Pada metode inquiry, pengajar mengajak peserta didiknya merespon satu topik permasalahan dari berbagai macam perpektif. Metode ini berfokus pada pemecahan masalah, sehingga wujud pendekatan dalam proses pembelajaran dimulai dari identifikasi masalah, merumuskan hipotesa, mengumpulkan data/ informasi, mengolah data/ informasi dan membuat kesimpulan. Peserta didik diberi kebebasan penuh dalam pemilihan teori, teknik mengumpulkan data informasi hingga usulan pemecahan masalah.3 Metode ini bersifat open-ended, jawaban, respon atau kesimpulan akhir bervariasi bahkan bisa jadi saling bertolak-belakang atau berlawanan, tergantug dari pendekatan yag digunakan.  Tujuan penggunaan metode inquiry adalah membentuk keterampilan dalam penggunaan berbagai macam pendekatan atau satu masalah.

[7] METODE PROBLEM SOLVING

Metode problem solving, hampir sama dengan metode inquiry. Perbedaannya terletak pada kedalamannya. Jika pada metode inquiry menekankan pada analisis data dan berbagai macam alternatif pendekatan, maka pada metode problem solving yang menjadi penekanan adalah bagaimana cara pemecahan masalahnya.
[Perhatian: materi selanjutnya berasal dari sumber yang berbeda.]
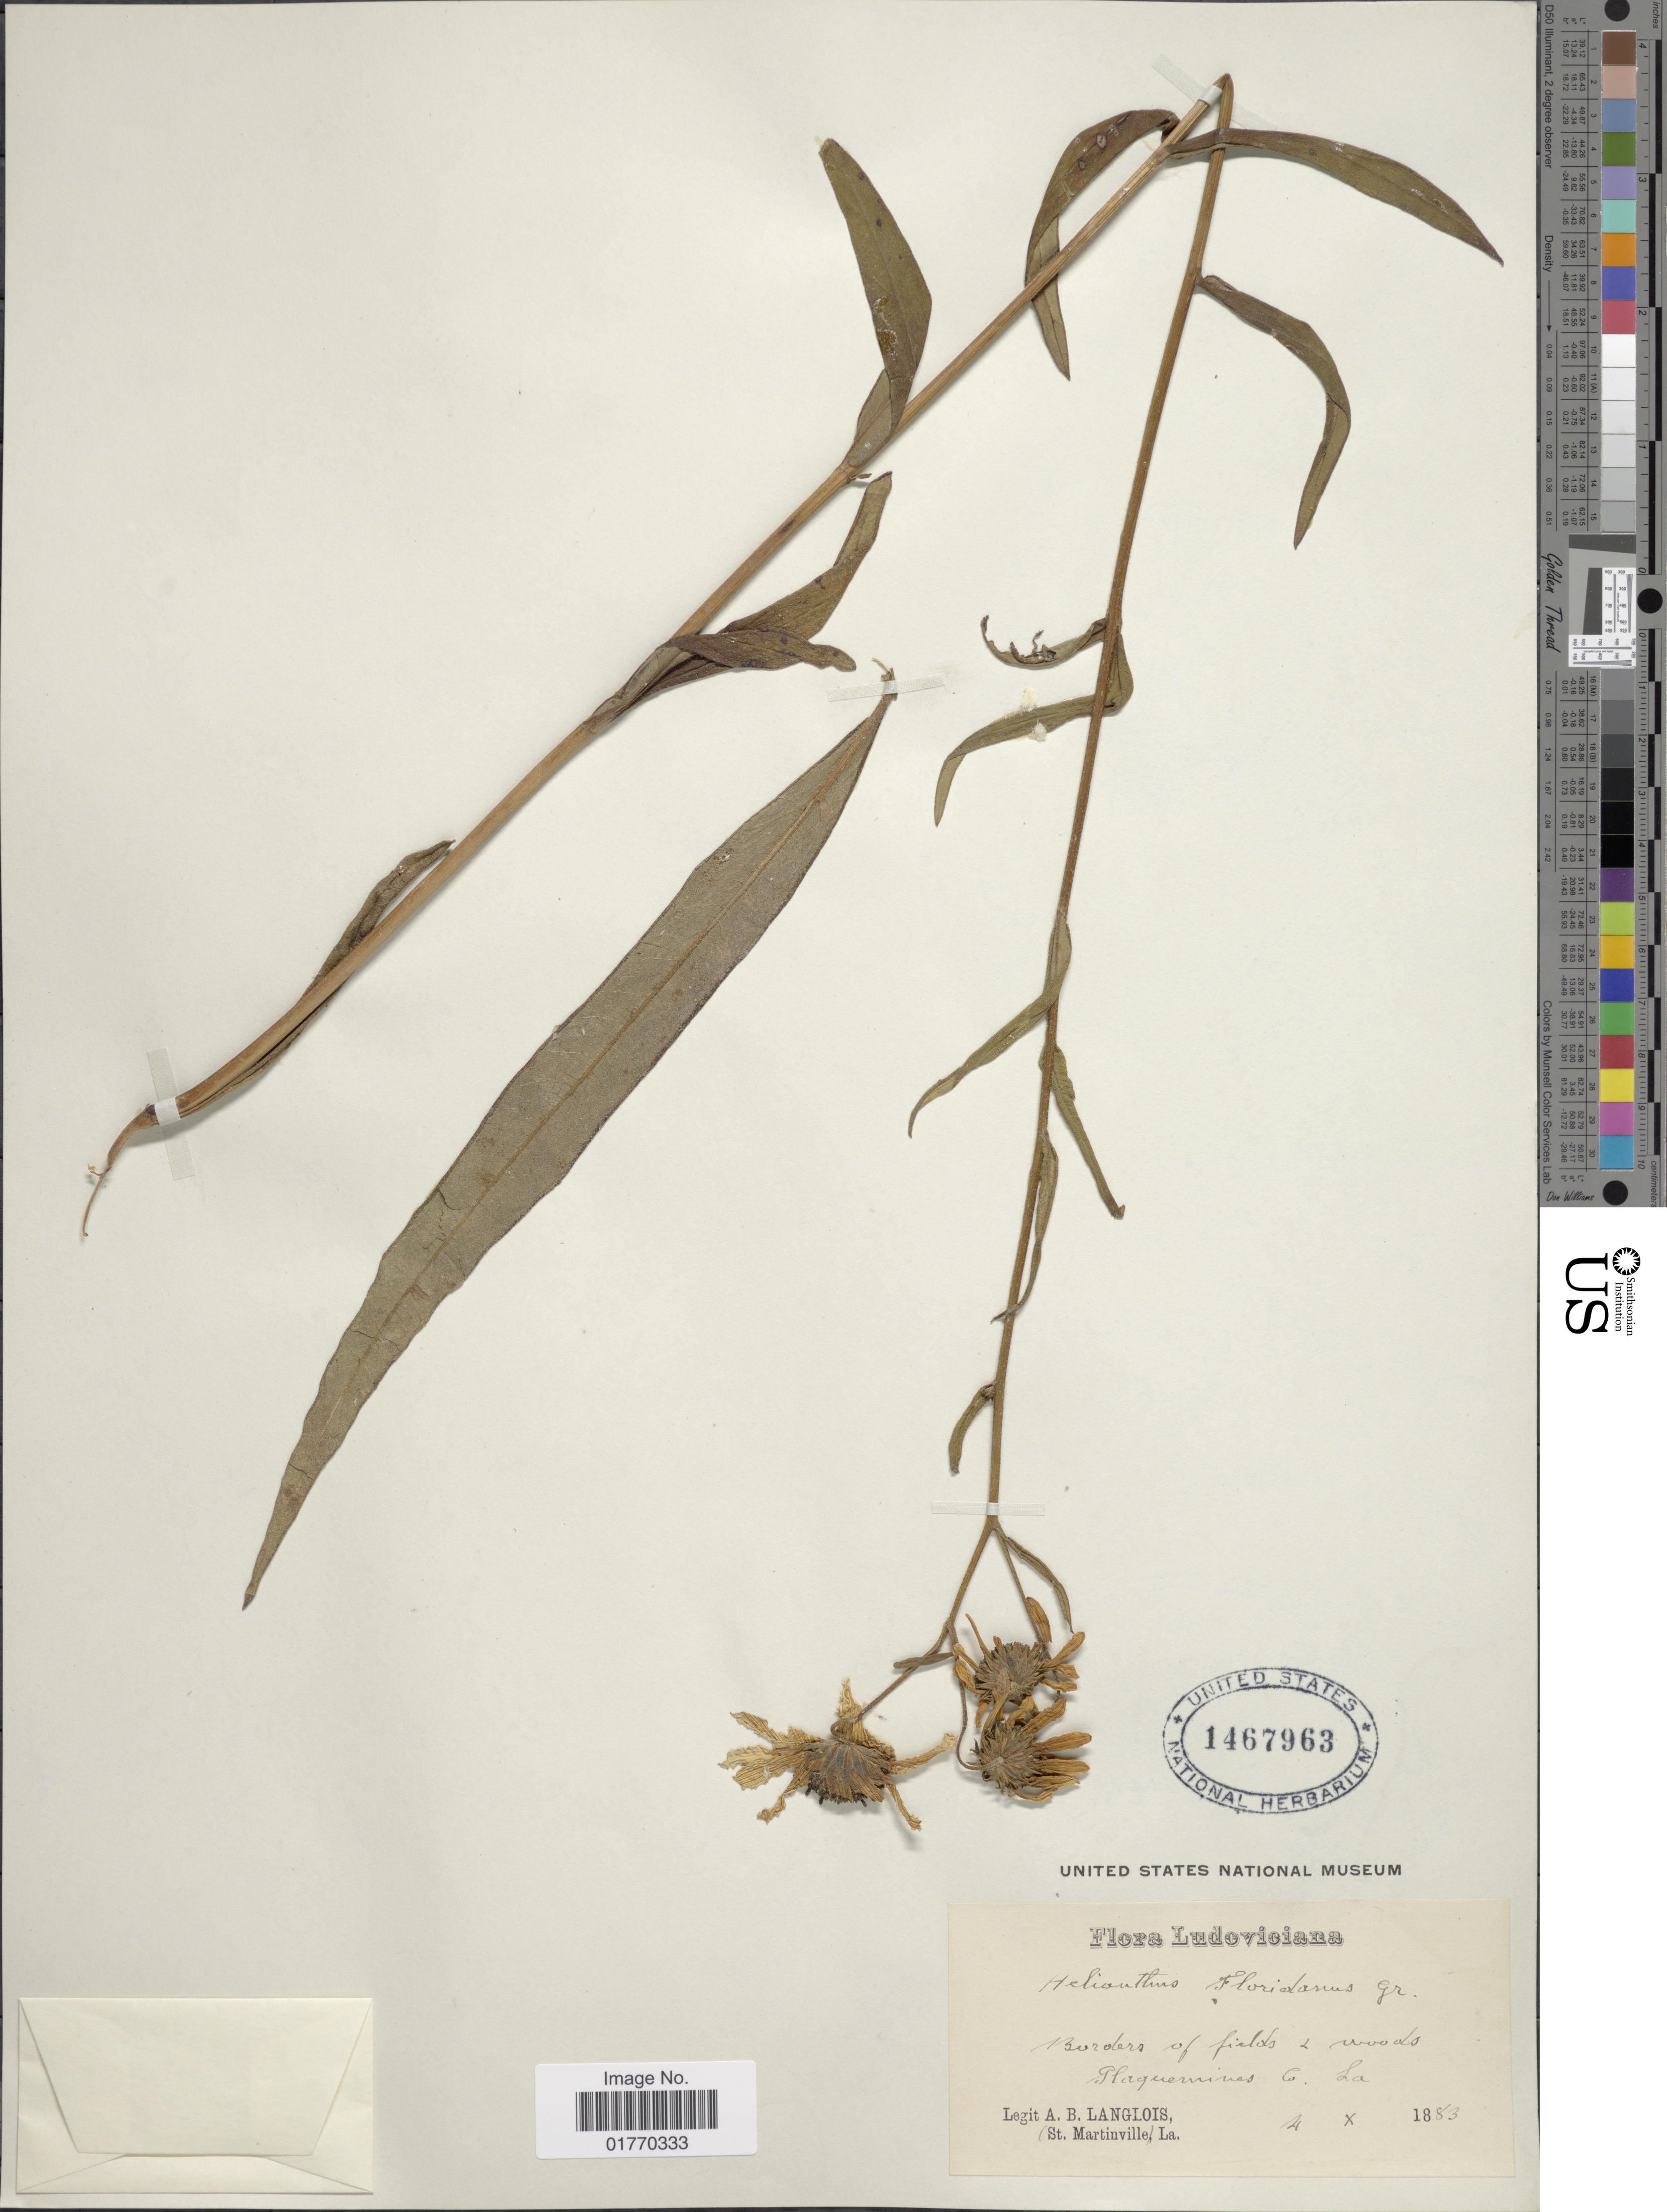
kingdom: Plantae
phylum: Tracheophyta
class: Magnoliopsida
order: Asterales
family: Asteraceae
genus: Helianthus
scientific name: Helianthus floridanus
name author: A. Gray ex Chapm.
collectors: A. Langlois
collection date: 1883-10-04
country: United States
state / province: Louisiana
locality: Borders of fields 2 woods, Plaquermines Co., La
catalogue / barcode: US 1467963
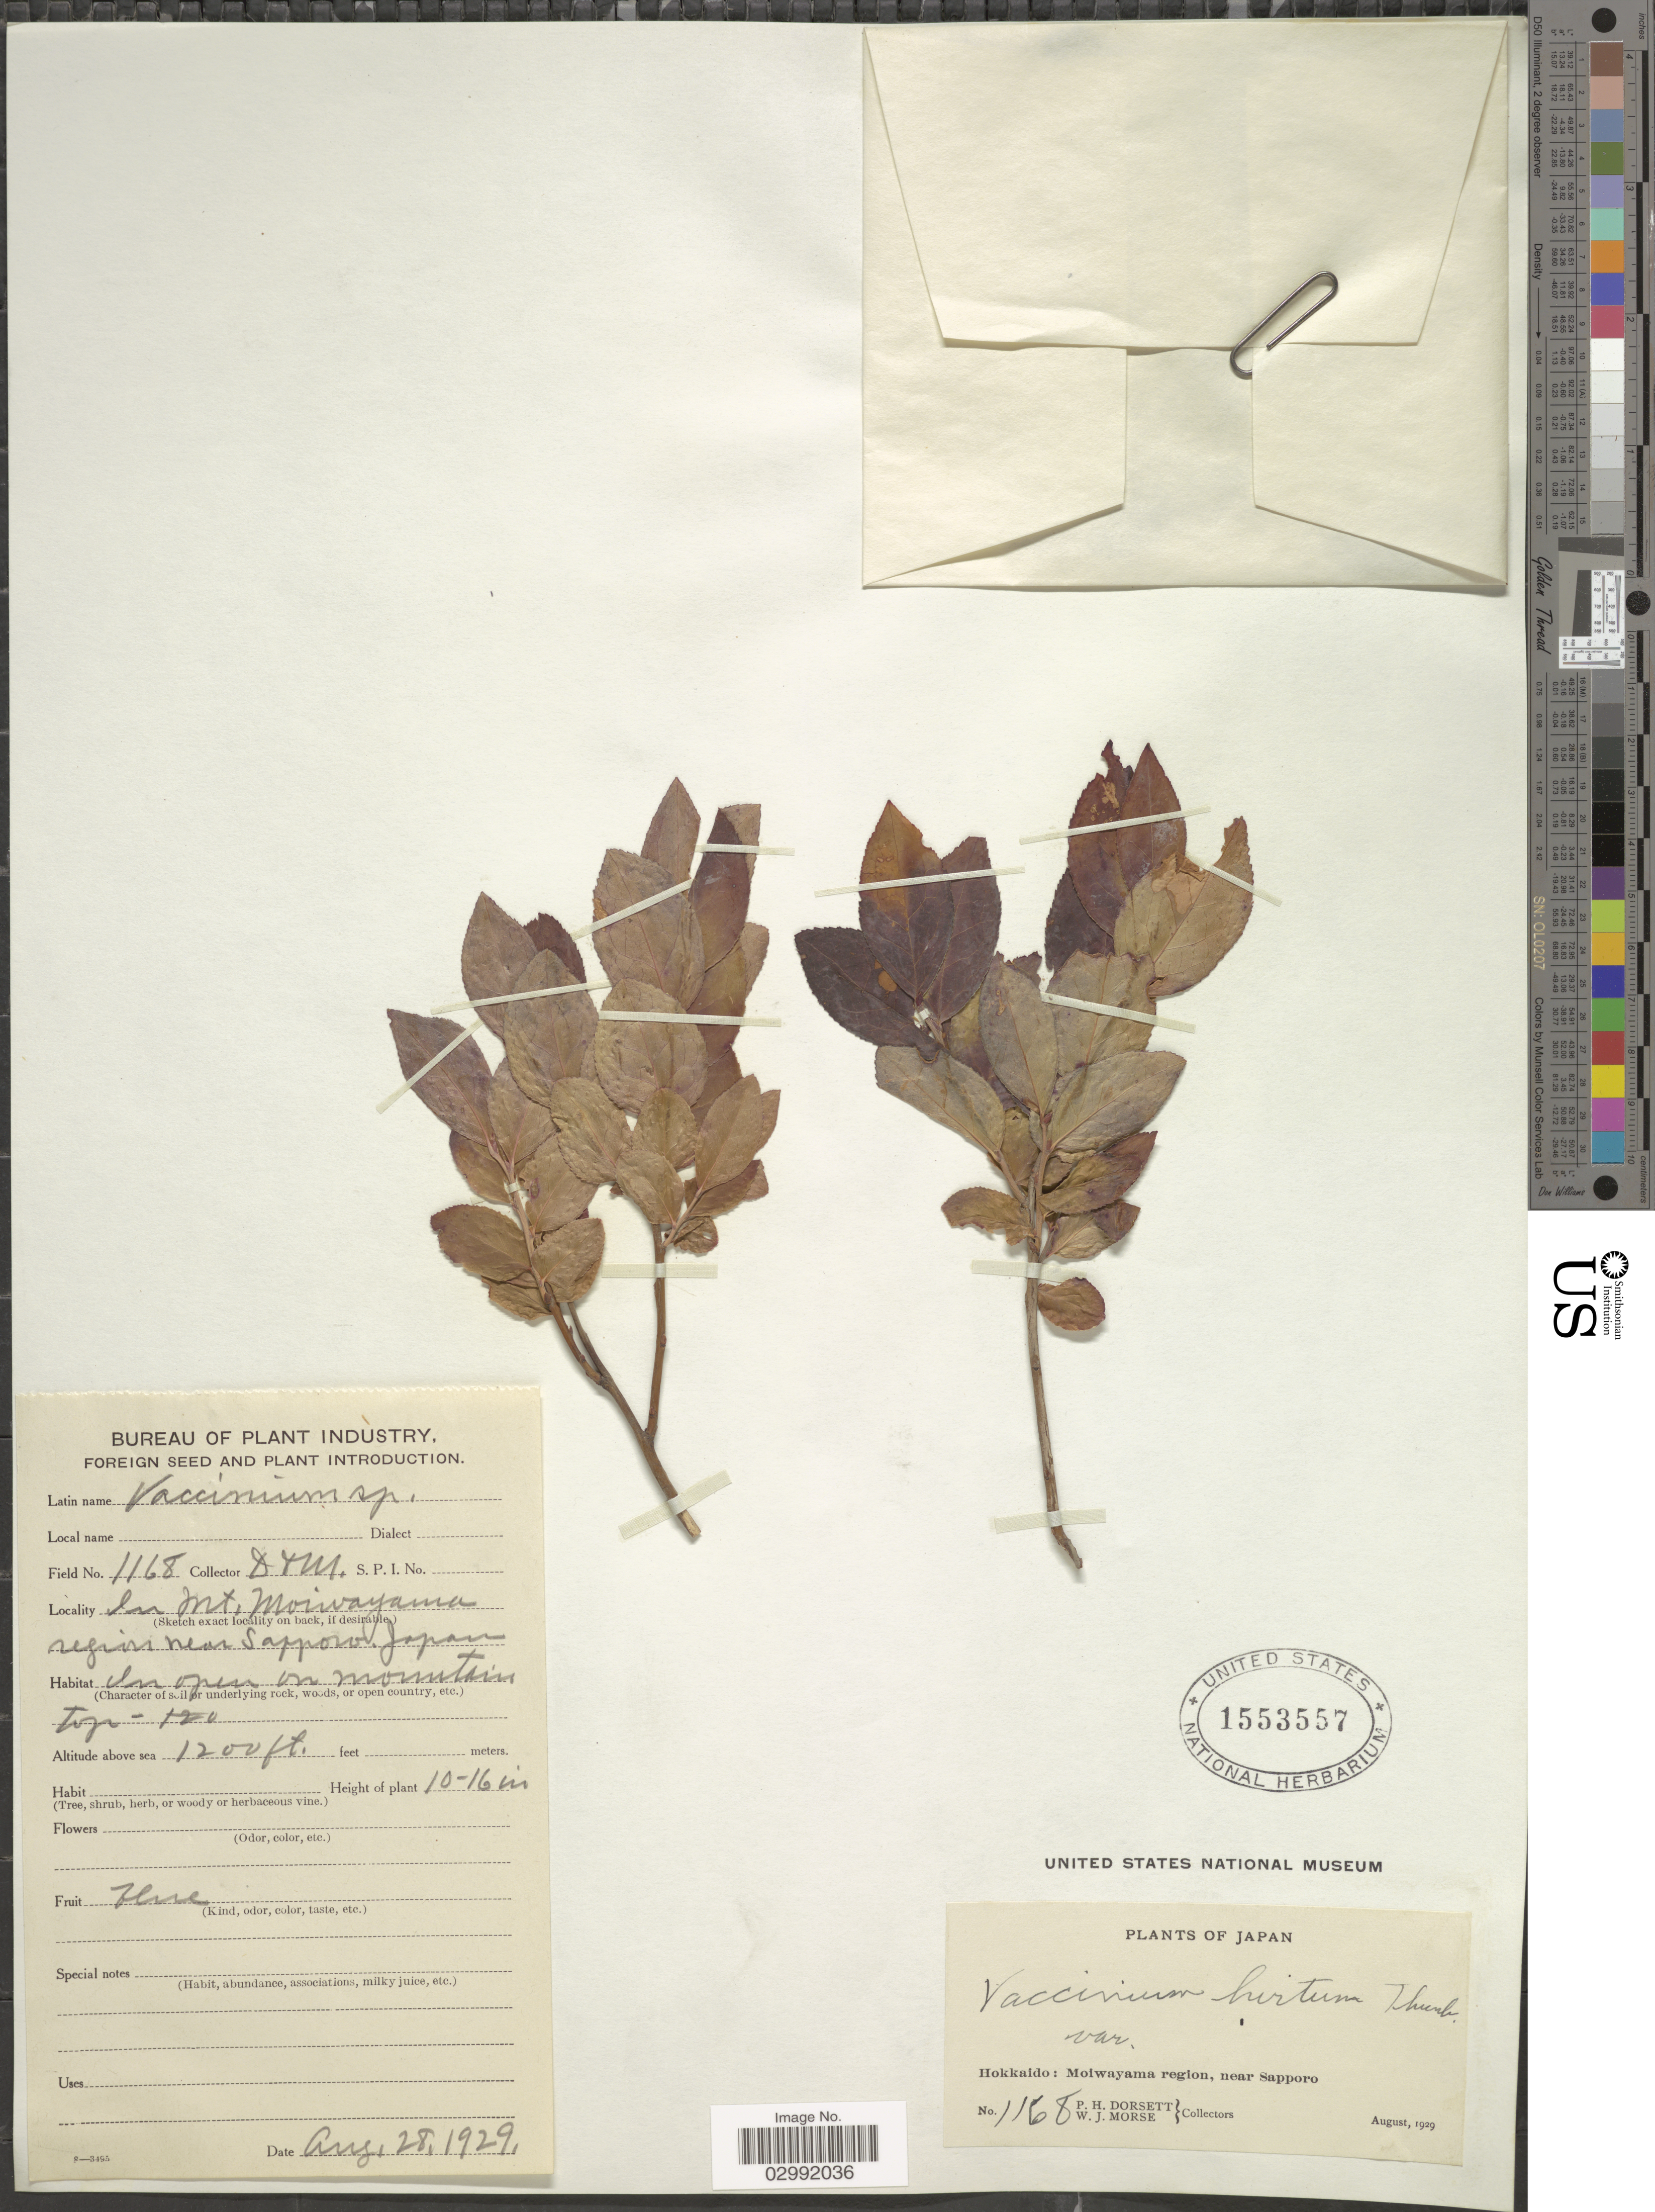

Pada metode inquiry sebuah masalah dianalisis dengan dukungan data-data dan juga dilakukan interpretasi dan pembuktian sampai pada tingkat pemecahan alternatif, sedangkan pada metode problem solving dicukupkan pada rasionalitas, logis dan akurat.

Dilihat dari kedalamannya tentu metode problem solving lebih cocok untuk pembelajaran setingkat SMA, sedangkan inquiry cocok untuk studi yang lebih mendalam, atau tingkat perguruan tinggi. Tujuan penggunaan metode problem solving adalah membentuk perilaku peserta didik agar selalu memecahkan masalah secara ilmiah.

[8] METODE DRILL

Pada metode drill, pengajar memberi latihan-latihan yang telah disusun secara terukur dan terstruktur. Ketika pengajar menerapkan metode ini, maka pengajar disebut sebagai drillmaster. Metode ini diterapkan untuk topik atau matakuliah yang bersifat memerlukan keterampilan dari peserta didiknya. Sebagai contoh: keterampilan memainkan alat-alat musik, mengoperasikan komputer, menggunakan peralatan laboratorium, menggunakan rumus, mempelajari aksara dan bahasa asing, latihan membaca huruf/ aksara, dan yang lain yang sejenis. Tujuan penggunaan metode drill adalah membentuk keterampilan peserta didik.

[9] METODE DEMONSTRASI

Pada metode demonstrasi, pengajar menggunakan bantuan yang bisa berupa alat peraga (tool language) atau bahasa tubuh (body language) untuk memvisualisasikan materi yang sedang diajarkannya. Sebagai contoh, pengajar Fisika menggunakan sebuah apel yang sengaja dijatuhkan dari tangannya untuk memvisualisasi adanya hukum gravitasi;

Footnotes

  1. Ratu Ile Tokan, Manajemen Penelitian Guru untuk Pendidikan Bermutu: Panduan Penulisan Skripsi, Tesis, Disertasi, Karya Ilmiah Guru-Dosen dan Kebijakan Penelitian (Jakarta: Grasindo, 2016), 351.
  2. Ratu Ile Tokan, Sumber Kecerdasan Manusia: Human Quotient Resource (Jakarta: Grasindo, 2016), 66-87.
  3. Peter Westwood, What Teacher Needs to Know about Teaching Methods (Victoria: Acer Press, 2008), 28.